**OBJETIVO DO EXERCÍCIO**: Reproduza as linhas dos registros a partir da primeira e pare depois da linha que contém "Doar 2 produse ramase!", incluindo as duas. Deixe as imagens fora da resposta.

== TRECHOS DOS REGISTROS

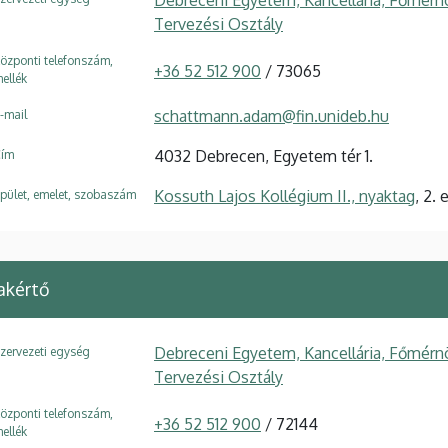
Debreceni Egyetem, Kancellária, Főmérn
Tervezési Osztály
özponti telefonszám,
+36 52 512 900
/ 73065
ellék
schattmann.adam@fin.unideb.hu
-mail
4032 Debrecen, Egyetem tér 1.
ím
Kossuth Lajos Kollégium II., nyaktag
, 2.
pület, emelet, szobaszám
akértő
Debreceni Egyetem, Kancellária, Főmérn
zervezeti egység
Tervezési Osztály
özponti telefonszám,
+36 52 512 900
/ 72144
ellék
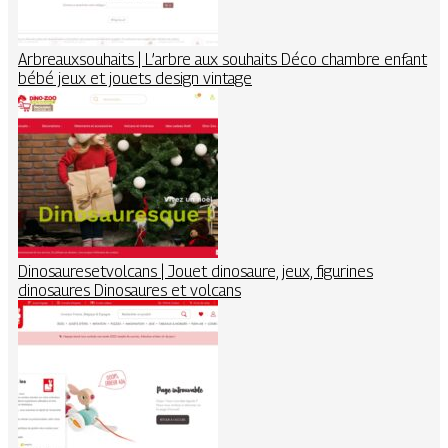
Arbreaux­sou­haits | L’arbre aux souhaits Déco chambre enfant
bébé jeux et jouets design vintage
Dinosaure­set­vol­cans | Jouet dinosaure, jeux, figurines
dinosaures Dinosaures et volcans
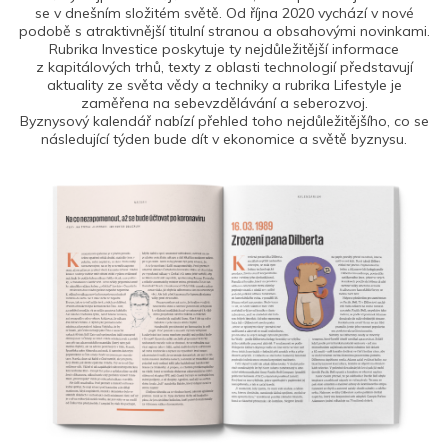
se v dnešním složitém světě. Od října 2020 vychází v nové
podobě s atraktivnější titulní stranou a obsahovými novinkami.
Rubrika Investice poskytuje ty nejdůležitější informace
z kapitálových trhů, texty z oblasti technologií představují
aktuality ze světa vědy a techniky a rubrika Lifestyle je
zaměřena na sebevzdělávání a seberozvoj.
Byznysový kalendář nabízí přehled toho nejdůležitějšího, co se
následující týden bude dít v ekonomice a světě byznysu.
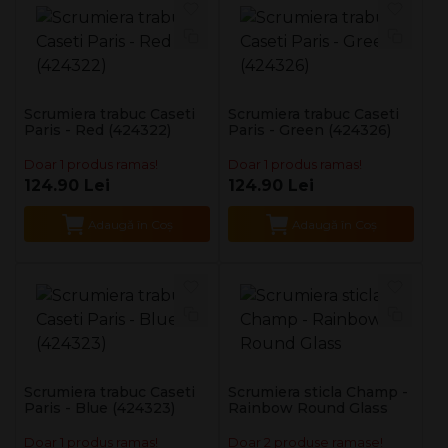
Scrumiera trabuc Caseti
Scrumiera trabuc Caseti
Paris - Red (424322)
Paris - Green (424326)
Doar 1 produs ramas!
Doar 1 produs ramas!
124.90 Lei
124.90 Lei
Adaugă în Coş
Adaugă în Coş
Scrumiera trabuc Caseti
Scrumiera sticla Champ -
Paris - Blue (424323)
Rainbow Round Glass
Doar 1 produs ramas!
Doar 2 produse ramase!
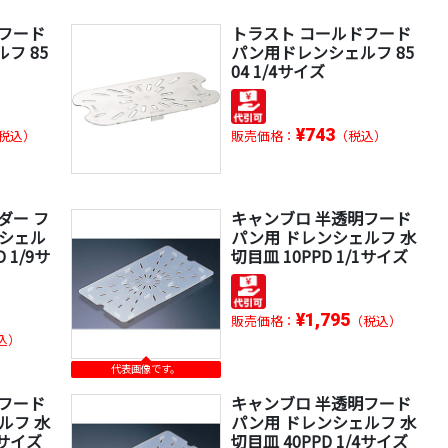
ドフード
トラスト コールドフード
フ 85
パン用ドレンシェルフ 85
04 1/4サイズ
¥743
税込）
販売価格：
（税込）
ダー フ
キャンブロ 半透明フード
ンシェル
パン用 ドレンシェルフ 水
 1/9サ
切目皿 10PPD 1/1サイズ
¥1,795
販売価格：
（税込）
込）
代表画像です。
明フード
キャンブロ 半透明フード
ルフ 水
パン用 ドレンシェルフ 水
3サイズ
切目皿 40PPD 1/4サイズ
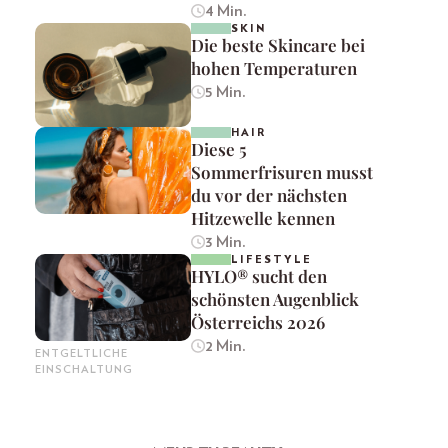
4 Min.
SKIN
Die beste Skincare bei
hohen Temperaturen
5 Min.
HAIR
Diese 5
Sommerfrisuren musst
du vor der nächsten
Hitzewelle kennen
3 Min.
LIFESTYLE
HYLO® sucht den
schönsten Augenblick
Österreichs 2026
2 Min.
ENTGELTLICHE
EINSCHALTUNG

====

**RESPOSTA ESPERADA**:
Debreceni Egyetem, Kancellária, Főmérn
Tervezési Osztály
özponti telefonszám,
+36 52 512 900
/ 73065
ellék
schattmann.adam@fin.unideb.hu
-mail
4032 Debrecen, Egyetem tér 1.
ím
Kossuth Lajos Kollégium II., nyaktag
, 2.
pület, emelet, szobaszám
akértő
Debreceni Egyetem, Kancellária, Főmérn
zervezeti egység
Tervezési Osztály
özponti telefonszám,
+36 52 512 900
/ 72144
ellék
Arbreaux­sou­haits | L’arbre aux souhaits Déco chambre enfant
bébé jeux et jouets design vintage
Dinosaure­set­vol­cans | Jouet dinosaure, jeux, figurines
dinosaures Dinosaures et volcans
se v dnešním složitém světě. Od října 2020 vychází v nové
podobě s atraktivnější titulní stranou a obsahovými novinkami.
Rubrika Investice poskytuje ty nejdůležitější informace
z kapitálových trhů, texty z oblasti technologií představují
aktuality ze světa vědy a techniky a rubrika Lifestyle je
zaměřena na sebevzdělávání a seberozvoj.
Byznysový kalendář nabízí přehled toho nejdůležitějšího, co se
následující týden bude dít v ekonomice a světě byznysu.
Scrumiera trabuc Caseti
Scrumiera trabuc Caseti
Paris - Red (424322)
Paris - Green (424326)
Doar 1 produs ramas!
Doar 1 produs ramas!
124.90 Lei
124.90 Lei
Adaugă în Coş
Adaugă în Coş
Scrumiera trabuc Caseti
Scrumiera sticla Champ -
Paris - Blue (424323)
Rainbow Round Glass
Doar 1 produs ramas!
Doar 2 produse ramase!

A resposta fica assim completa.